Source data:
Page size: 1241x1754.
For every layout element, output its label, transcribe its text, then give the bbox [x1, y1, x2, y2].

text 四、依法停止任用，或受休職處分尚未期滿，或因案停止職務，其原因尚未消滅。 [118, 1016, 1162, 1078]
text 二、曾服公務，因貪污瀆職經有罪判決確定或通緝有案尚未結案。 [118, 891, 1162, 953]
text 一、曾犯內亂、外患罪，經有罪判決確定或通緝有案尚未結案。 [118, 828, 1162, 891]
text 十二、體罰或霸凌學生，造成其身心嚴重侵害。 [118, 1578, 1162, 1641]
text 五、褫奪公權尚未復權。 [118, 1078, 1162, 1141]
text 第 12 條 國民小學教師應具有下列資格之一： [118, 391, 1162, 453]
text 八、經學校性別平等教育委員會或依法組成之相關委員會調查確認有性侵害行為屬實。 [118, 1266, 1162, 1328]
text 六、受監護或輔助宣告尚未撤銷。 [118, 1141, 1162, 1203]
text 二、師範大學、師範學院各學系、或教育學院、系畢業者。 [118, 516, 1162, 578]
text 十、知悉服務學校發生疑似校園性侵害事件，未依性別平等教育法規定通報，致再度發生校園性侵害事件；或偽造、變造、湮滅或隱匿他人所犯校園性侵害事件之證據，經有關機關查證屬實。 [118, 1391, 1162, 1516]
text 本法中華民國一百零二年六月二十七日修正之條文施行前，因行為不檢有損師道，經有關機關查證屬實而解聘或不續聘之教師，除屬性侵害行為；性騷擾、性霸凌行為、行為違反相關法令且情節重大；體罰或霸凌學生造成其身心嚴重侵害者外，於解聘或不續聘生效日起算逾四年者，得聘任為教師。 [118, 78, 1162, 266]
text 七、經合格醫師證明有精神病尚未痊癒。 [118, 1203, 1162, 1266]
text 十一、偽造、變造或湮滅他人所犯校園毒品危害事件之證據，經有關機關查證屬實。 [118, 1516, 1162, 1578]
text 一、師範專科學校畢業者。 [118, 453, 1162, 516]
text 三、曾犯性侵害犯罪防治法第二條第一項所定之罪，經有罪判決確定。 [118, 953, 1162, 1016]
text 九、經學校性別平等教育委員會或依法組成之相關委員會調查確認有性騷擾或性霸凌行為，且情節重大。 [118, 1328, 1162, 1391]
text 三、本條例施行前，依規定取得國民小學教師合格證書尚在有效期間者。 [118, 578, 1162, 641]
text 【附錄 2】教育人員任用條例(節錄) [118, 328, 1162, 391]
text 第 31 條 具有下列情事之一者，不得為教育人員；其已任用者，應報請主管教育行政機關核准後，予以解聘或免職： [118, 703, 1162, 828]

Short exercise: Locate every line in the records above that contains the string "layout" and copy each such line. Case counts, so a match must have the same capitalization.

The reply:
For every layout element, output its label, transcribe its text, then give the bbox [x1, y1, x2, y2].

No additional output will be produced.